FAUJI FERTILIZER COMPANY
Rs (mn) 9MCY19 YoY chg 3QCY19 YoY chg
Sales 73022 3% 26532 -3%
Cost of sales 51390 -2% 19706 5%
Gross profit 21633 19% 6825 -21%
Distribution cost 5836 -13% 2092 -11%
Finance cost 1655 40% 557 33%
Other expenses 2331 66% 525 -8%
Other income 5521 12% 1552 133%
PBT 17332 26% 5204 -12%
Tax 4864 -6% 1641 -22%
PAT 12468 46% 3563 -6%
EPS (Rs) 9.80 2.8
Source: PSX

In terms of topline, the growth was very moderate, as the farmers did not exactly set the off-take scene on fire during the period. In fact, FFC witnessed its urea sales drop by 4.5 percent year-on-year to 1.77 million tons from 1.85 million tons, in the same period last year. The topline growth was driven by increase in product selling price.

The latest quarter was a happening one for the industry, as the feedstock and fuel gas prices were increased massively, by 31 and 62 percent, respectively, with the start of the quarter. This translated into an impact of almost Rs210 per urea bag, which is a pass through item, under usual circumstances. But the government had requested the fertilizer sector not to pass on the impact, in return to a commitment for a corresponding decrease in GIDC rate.

How the GIDC case unfolded is well documented – and it did not see the light of the day. So the price increase was delayed by two months – which took the primary margins down for FFC and others. The gross profit margins for 3QCY19, were resultantly down by almost 550 basis points, year-on-year.

The downside of higher interest rates was visible in form of higher finance costs. The company had sizeable relievable, in lieu of subsidy clearance, hampering the liquidity. That said, the contribution from dividend income, and most importantly, income from investments, more than compensated for the increase in finance cost. The investment income due to effective fund management was recorded at highest ever Rs3.37 billion. FFC could expect, decent contributions in form of dividend income going forward, from the likes of FFBL and AKBL.
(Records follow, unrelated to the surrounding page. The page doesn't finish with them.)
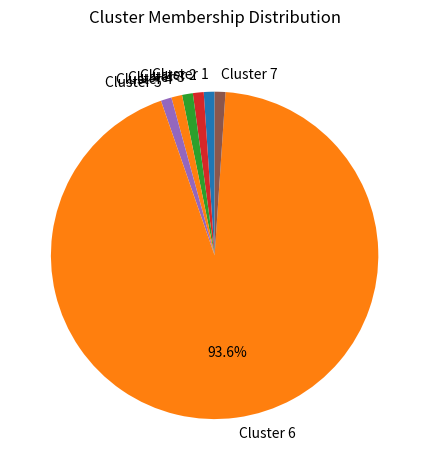

Is the sum of Cluster 5 and Cluster 7 greater than half?

No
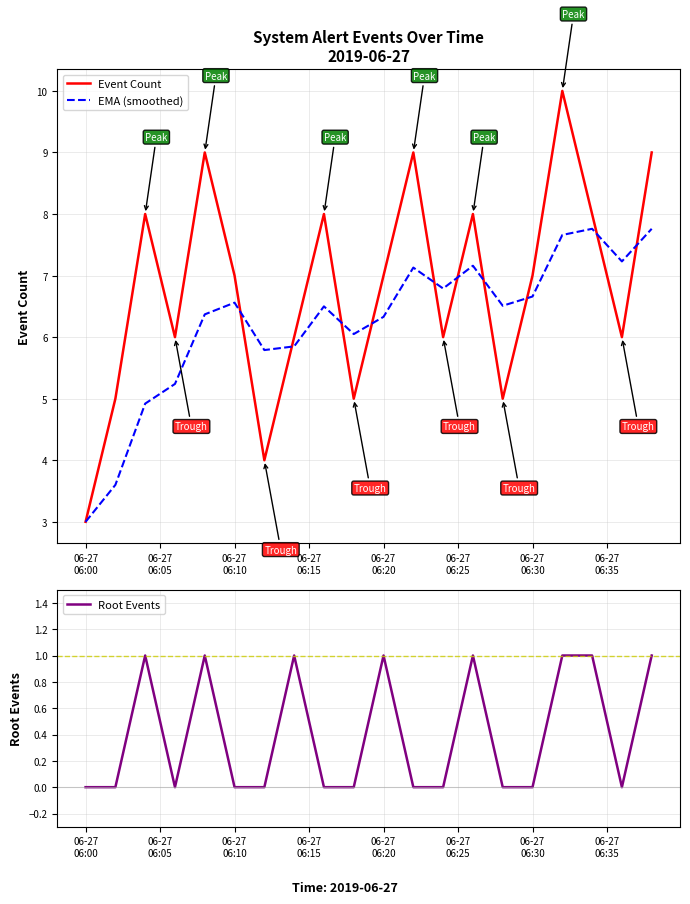

What is the minimum value for EMA (smoothed)?

3.0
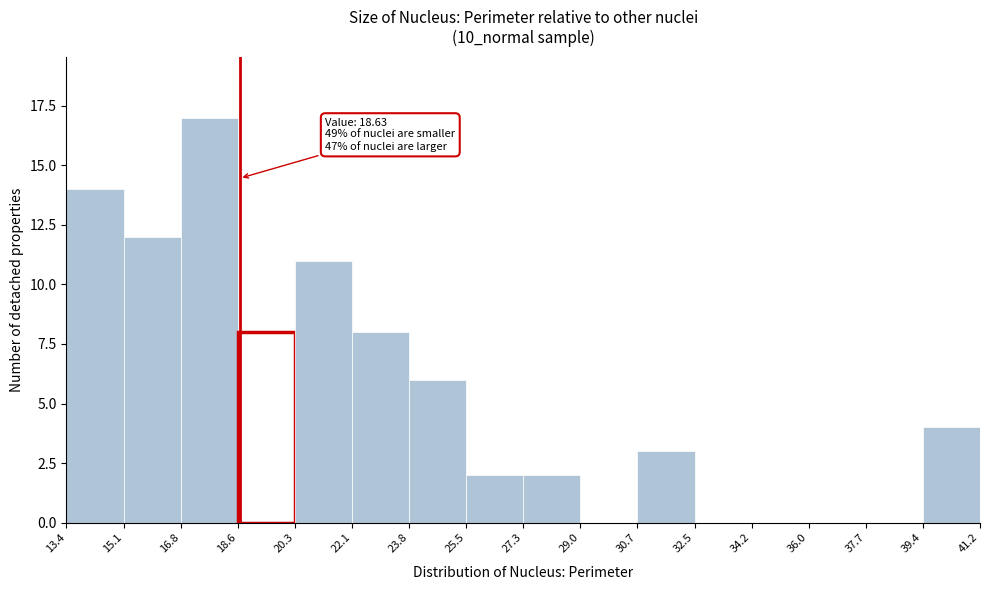

Which range on the x-axis has the tallest bar?

16.8 to 18.6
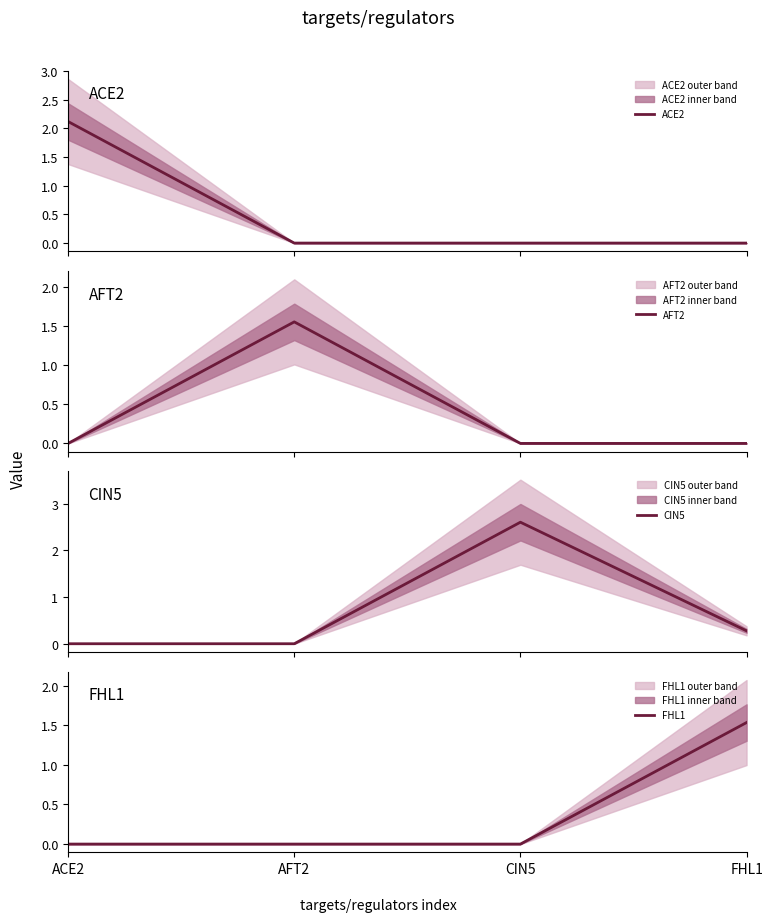

How many intersections are there between AFT2 and FHL1?

1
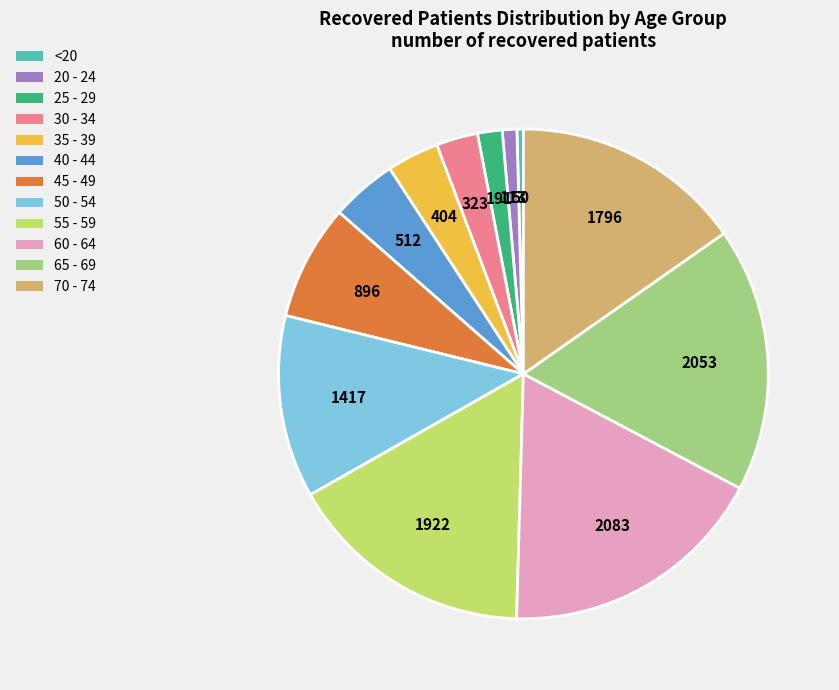

Do <20 and 40 - 44 together represent more than half of the pie?

No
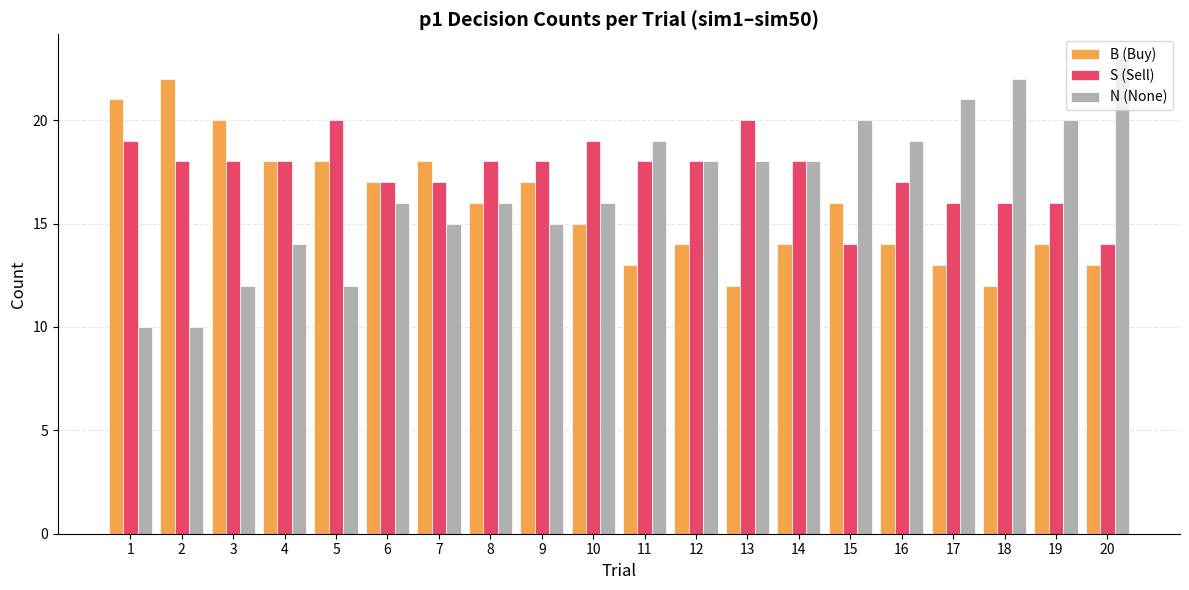

What is the smallest value displayed?

10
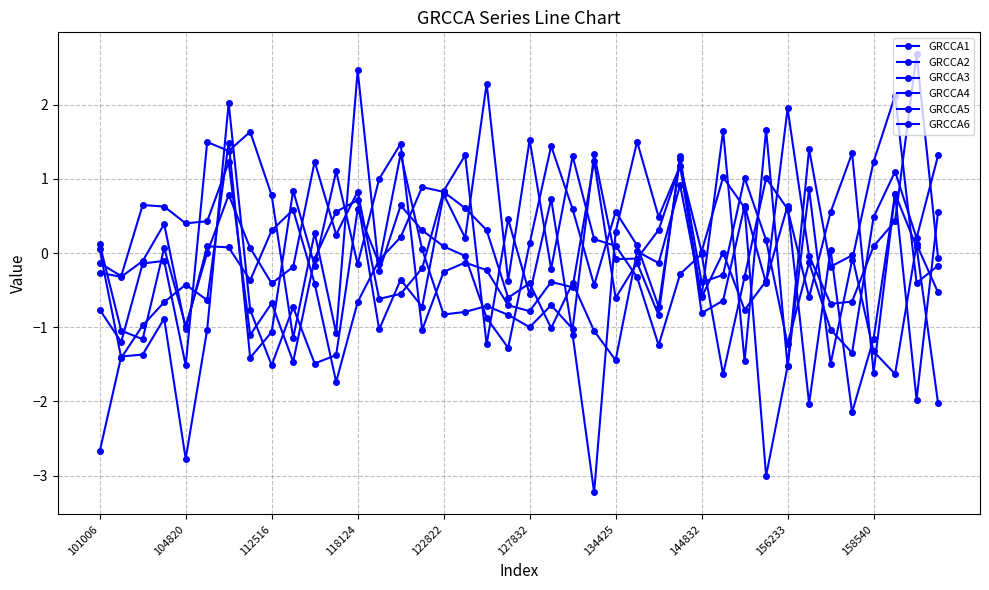

In GRCCA4, how many points are lower than both neighbors (excluding endpoints)?

13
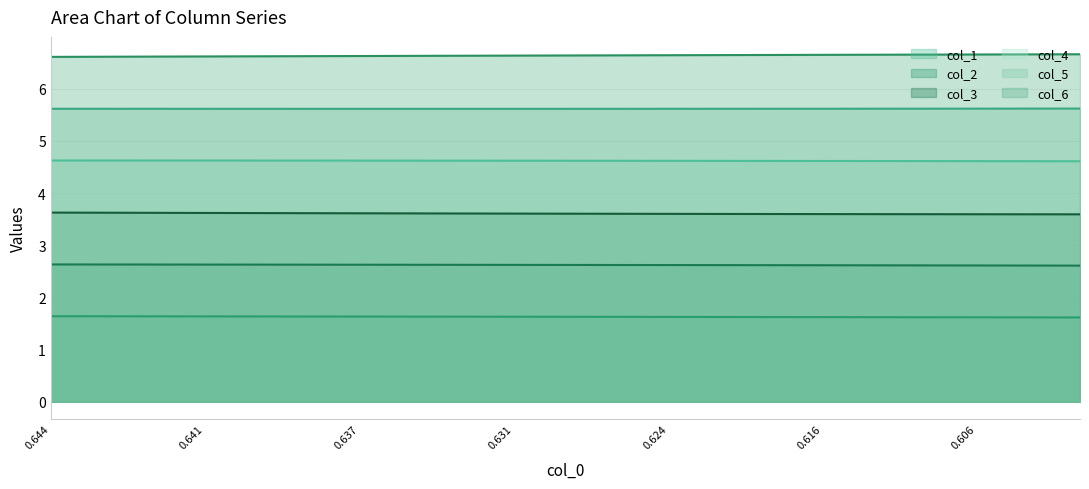

What is the average value of the col_3 line series?

3.6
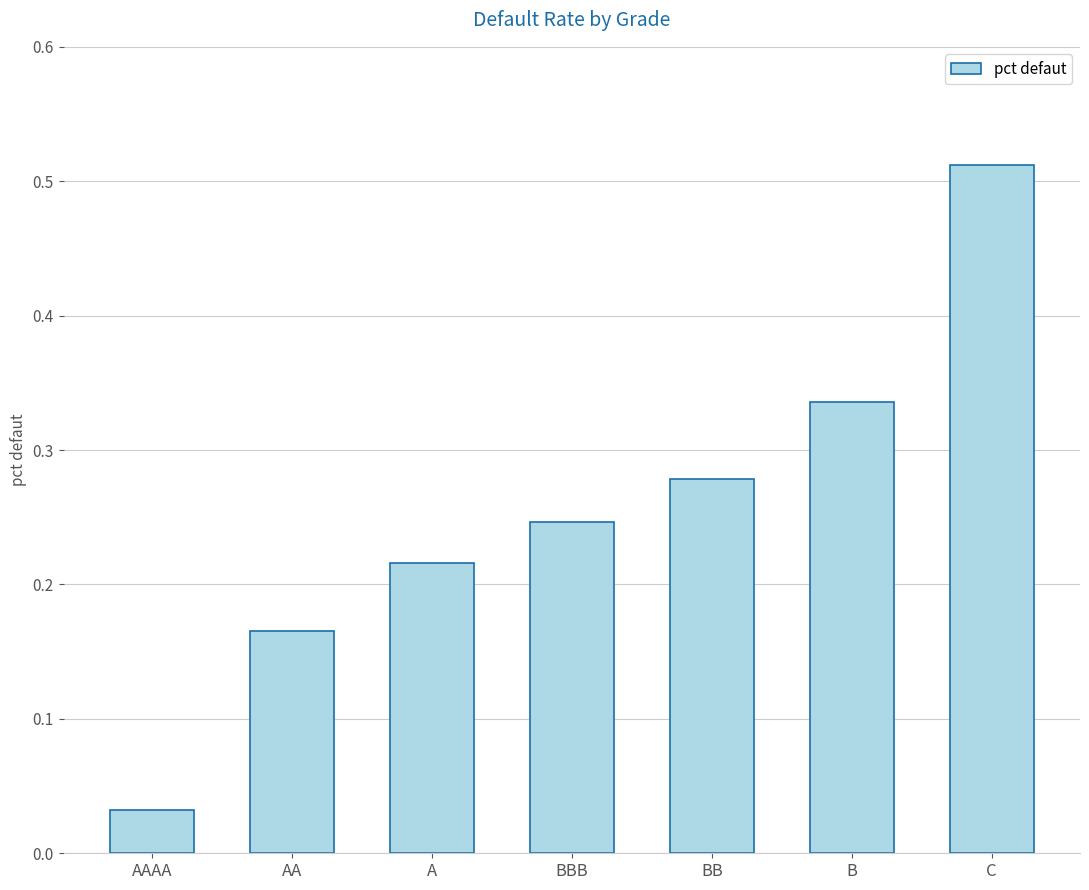

What position from the right is A?

5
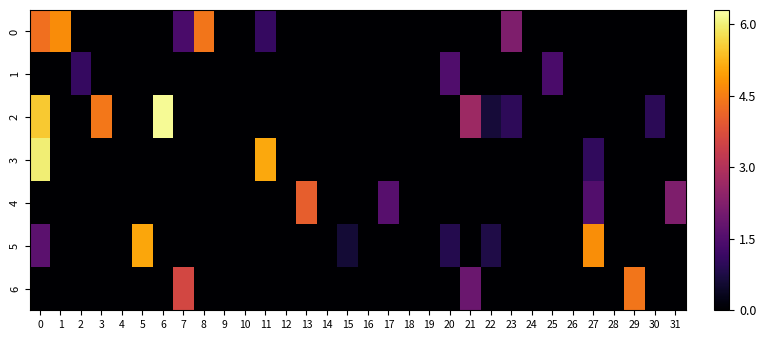

At how many categories does at least one series exceed 5?

4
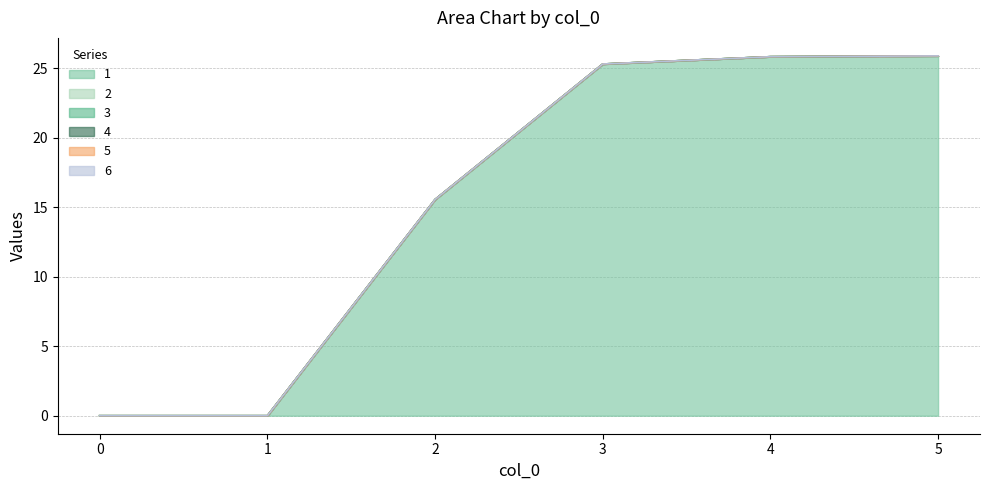

Which has a higher value, 2 or 4?

4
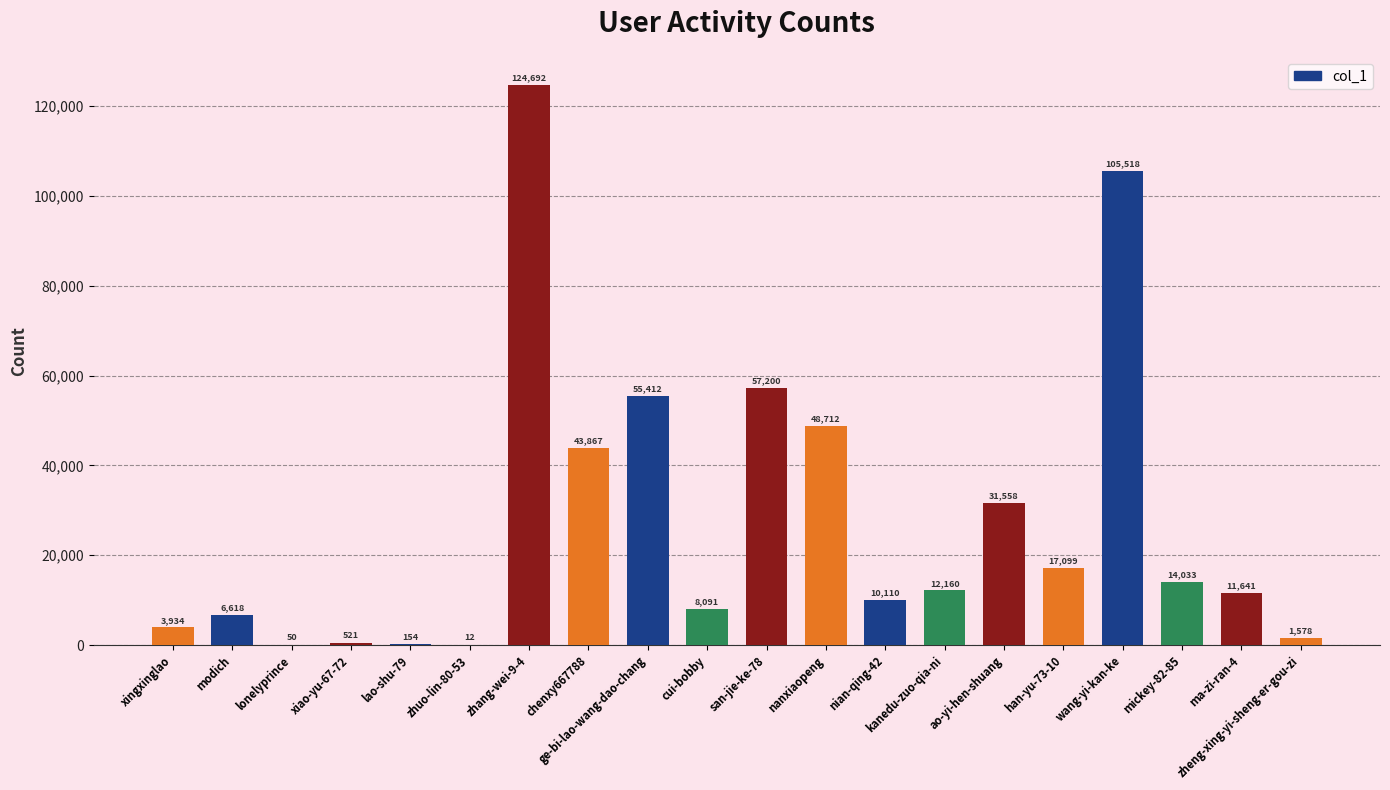

At which label is the value closest to 62352?

san-jie-ke-78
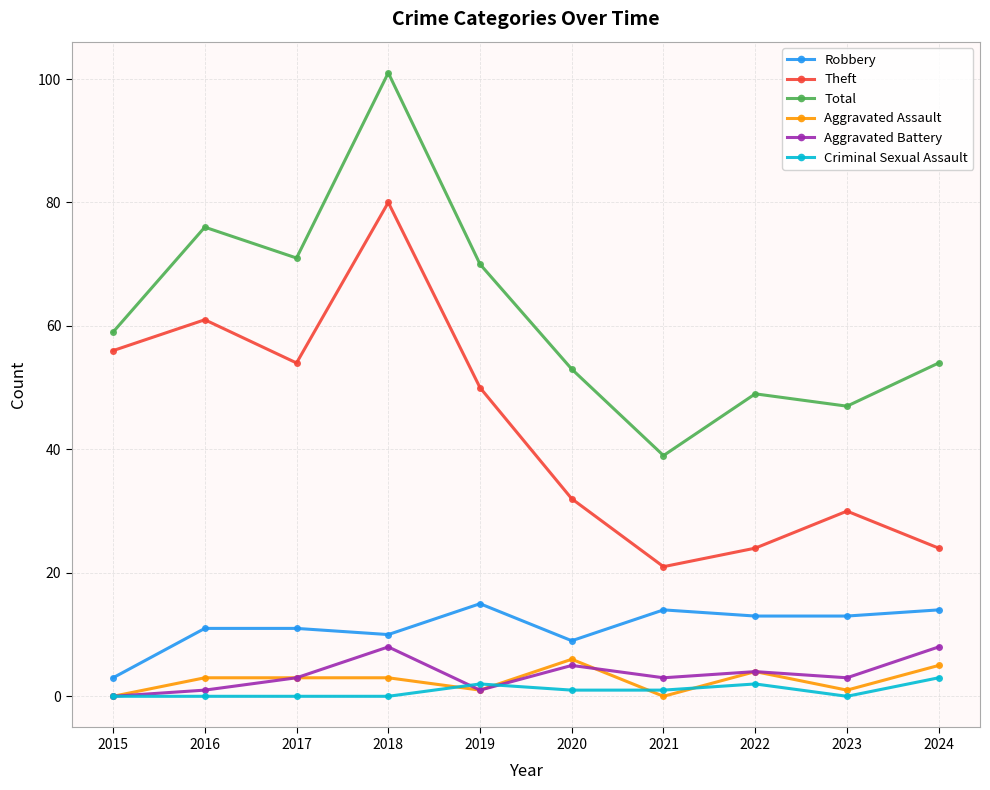

True or false: Criminal Sexual Assault and Theft cross at least once.

False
The company foresees increased transportation cost, as the new axle load regulations were in place. But that has reportedly been delayed for another year, which should help FFC consolidate on the efficiencies it has gained. It must be noted that FFC made huge strides in terms of distribution cost efficiency – taking it down to 7.99 percent as percentage of sales, as against 9.5 percent in the corresponding period last year.